Biblical Theory of Leadership
The last few posts have presented seven leadership theories that find their roots in four separate paradigms: existentialism, pragmatism, idealism, and realism. Each theory (and therefore, each paradigm) offers something helpful for churches, yet each contains a portion of belief that the church must reject. The question remains whether or not the authoritative text for the church, the Bible, offers any insight into an ideal theory of leadership.
Bredfeldt integrates the truths from these four paradigms. A biblical leader values individuals as divine image bearers. He is visionary and anticipates great things for the church. He seeks change and looks for practical ways to bring about progress. He must also be given to the timeless, absolute truths that have guided the faith for centuries and never sway outside their boundaries.

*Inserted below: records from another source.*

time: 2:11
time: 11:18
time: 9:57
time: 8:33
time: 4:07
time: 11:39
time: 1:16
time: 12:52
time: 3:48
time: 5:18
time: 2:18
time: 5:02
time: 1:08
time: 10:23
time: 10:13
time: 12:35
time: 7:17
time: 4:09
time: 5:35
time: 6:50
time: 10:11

In short, the biblical leader understands that progression is not merely pragmatic, mechanistic, or the result of a “great man” leader authoritatively ushering in changer. Biblical leaders understand that it is a dynamic of all these views that brings healthy change (Bredfeldt 2006)

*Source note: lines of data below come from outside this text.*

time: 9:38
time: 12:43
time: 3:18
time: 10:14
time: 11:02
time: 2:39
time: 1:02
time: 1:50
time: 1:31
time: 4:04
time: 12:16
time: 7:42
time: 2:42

Kenneth Gangel posits there are five essential steps in developing a biblical understanding of leadership: exegesis, hermeneutics, theology, philosophy and methodology (Gangel 1989). Working one’s way through Old Testament narratives, the writings of the poets and prophets, as well as the New Testament gospels and epistles, Gangel defines leadership as “the exercise of one’s spiritual gifts under the call of God to serve a certain group of people in achieving the goals God has given them toward the end of glorifying Christ” (Gangel 1989). This definition has roots in idealism in that it recognizes leadership as a gift from an absolute source, given for a specific reason at a specific time. It has roots in existentialism, recognizing the value of followers and meeting their needs. It is pragmatic and realistic, recognizing that the purpose of the leader is to achieve goals for the glory of God.
The conclusion of these posts, then, is that all theories of leadership have value in terms of helping a Christian leader understand his or her role in church or related ministry settings. An integrationist approach is best, one that recognizes all truth as God’s truth, and filters all things through the Scriptures.